__EXCERPTED PASSAGE__:
★ ★ ★

I wrote last time about Mid Essex Hospital Services v Compass Group (trading as Medirest). Others have commented about the case and how the Court Appeal interpreted the good faith clause. What has received less attention was the emphasis on punctuation and how that, and an imaginary caesura (see below), was the basis for the decision.
A cobbled together contract
In Medirest, both the High Court and Court of Appeal agreed that the contract was a mess. It was based on a standard NHS form into which a PFI mechanism has been added. The trial judge observed that “The cobbled together nature of the contract did not assist its use by either Medirest or Trust staff” and Jackson LJ stated that “The package of contract documents contains some puzzles and inconsistencies which gave rise to conflict between the parties”.
Against that background, it is not surprising that the good faith clause was not as clear as it could be.
Two possible interpretations
The good faith argument rested on the wording of clause 3.5. In Jackson LJ’s view, the clause was a jumble of different statements set out in an incoherent order. He observed that “It has different possible meanings, depending upon where one places the caesuras and what imaginary punctuation one inserts”.
Caesurae are not often referred to in legal writing. Wikipedia describes a caesura as a “complete pause in a line of poetry or in a musical composition”, often used in Greek and Latin verse.
How does a caesura affect the interpretation of contract? It means an imaginary pause.

★ ★ ★

__EXCERPTED DATA__:
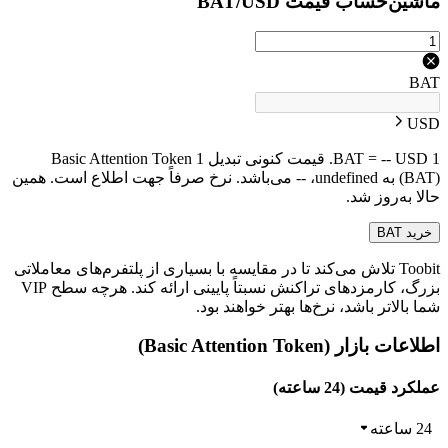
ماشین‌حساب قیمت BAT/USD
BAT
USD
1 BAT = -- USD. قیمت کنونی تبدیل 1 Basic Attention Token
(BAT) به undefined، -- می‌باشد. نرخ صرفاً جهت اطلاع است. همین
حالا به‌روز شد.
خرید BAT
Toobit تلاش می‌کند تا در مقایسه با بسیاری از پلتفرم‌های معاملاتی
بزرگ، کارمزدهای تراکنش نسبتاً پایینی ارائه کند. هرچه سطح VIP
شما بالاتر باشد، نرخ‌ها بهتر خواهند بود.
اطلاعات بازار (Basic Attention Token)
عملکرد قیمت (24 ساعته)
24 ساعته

★ ★ ★

__TO DO__: Reproduce word for word the portion of the commentary on the Medirest case that begins with the words "Caesurae are not" and ends after the words "an imaginary pause.".

__EXPECTED OUTPUT__:
Caesurae are not often referred to in legal writing. Wikipedia describes a caesura as a “complete pause in a line of poetry or in a musical composition”, often used in Greek and Latin verse.
How does a caesura affect the interpretation of contract? It means an imaginary pause.